Starting with the line that contains "Whole-slide histology image, H&E" and stopping after the line that contains "Diagnosis: Transitional cell", return each line below exactly as written, with no others.

## MATERIAL SUPPLIED

-=-=-=-=-

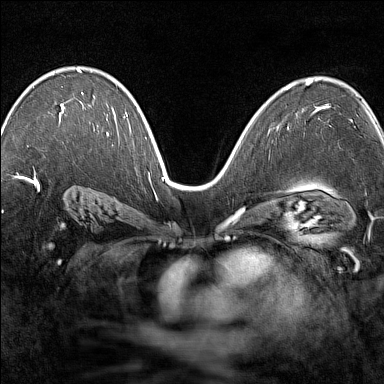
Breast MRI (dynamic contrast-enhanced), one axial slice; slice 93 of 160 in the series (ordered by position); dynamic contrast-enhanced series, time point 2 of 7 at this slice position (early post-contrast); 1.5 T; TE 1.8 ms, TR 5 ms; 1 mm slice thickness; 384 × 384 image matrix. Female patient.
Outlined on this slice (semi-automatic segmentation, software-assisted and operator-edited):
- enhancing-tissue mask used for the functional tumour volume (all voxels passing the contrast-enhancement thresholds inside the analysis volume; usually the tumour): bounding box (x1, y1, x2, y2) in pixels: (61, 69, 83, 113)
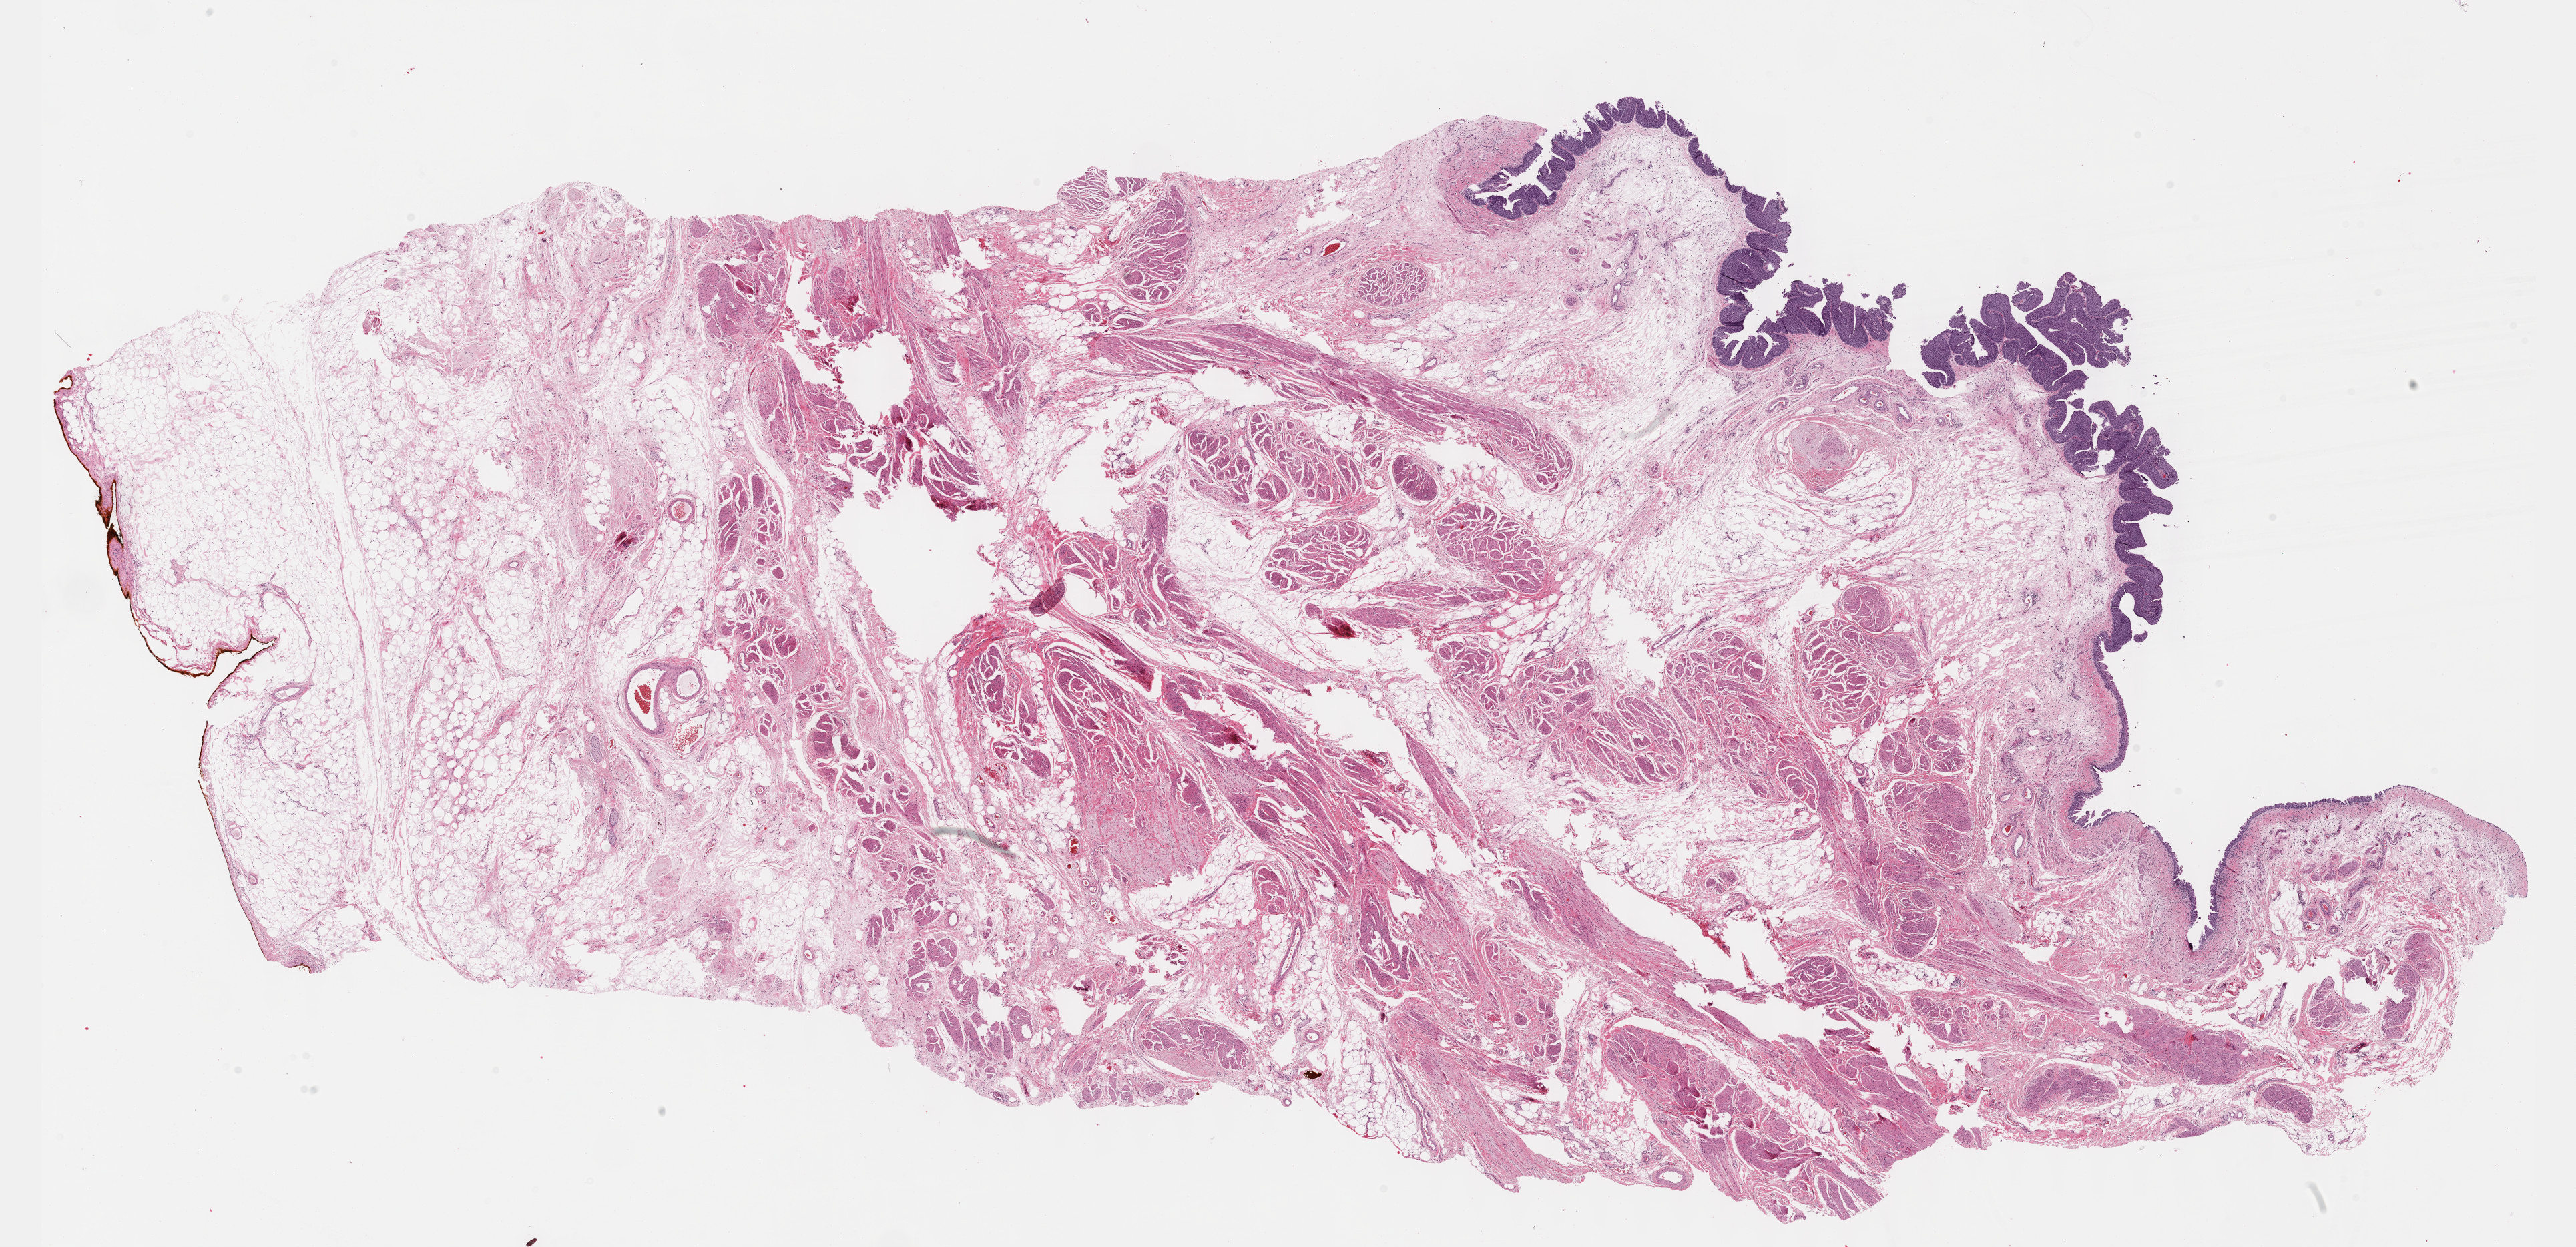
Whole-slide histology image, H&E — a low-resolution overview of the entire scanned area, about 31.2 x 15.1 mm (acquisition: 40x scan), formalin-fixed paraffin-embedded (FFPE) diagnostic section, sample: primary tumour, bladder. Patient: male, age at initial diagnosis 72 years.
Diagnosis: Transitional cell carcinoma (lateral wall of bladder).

-=-=-=-=-

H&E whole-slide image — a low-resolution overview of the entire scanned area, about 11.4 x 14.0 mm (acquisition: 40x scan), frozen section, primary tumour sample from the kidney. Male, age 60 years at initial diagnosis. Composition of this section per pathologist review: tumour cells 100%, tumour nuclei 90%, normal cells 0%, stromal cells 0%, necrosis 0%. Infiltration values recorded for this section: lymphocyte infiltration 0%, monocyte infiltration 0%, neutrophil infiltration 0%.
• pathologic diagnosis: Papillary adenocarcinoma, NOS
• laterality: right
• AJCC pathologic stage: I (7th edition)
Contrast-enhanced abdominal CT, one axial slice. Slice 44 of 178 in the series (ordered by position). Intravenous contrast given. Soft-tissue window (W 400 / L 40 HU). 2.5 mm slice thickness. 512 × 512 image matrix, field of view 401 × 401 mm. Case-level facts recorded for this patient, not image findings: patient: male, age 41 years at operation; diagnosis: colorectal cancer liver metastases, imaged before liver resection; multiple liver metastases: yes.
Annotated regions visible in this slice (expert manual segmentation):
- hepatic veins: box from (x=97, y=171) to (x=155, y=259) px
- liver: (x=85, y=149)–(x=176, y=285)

-=-=-=-=-

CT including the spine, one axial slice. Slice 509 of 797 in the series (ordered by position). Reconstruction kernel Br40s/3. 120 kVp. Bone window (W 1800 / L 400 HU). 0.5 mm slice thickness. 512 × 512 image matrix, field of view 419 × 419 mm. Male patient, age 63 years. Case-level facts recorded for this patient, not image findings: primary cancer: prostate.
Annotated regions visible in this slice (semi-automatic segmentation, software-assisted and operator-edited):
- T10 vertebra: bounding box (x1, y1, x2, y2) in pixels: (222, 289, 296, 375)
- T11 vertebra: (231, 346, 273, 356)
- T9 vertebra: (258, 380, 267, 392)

-=-=-=-=-

## RESULT FOR THIS TASK
Whole-slide histology image, H&E — a low-resolution overview of the entire scanned area, about 31.2 x 15.1 mm (acquisition: 40x scan), formalin-fixed paraffin-embedded (FFPE) diagnostic section, sample: primary tumour, bladder. Patient: male, age at initial diagnosis 72 years.
Diagnosis: Transitional cell carcinoma (lateral wall of bladder).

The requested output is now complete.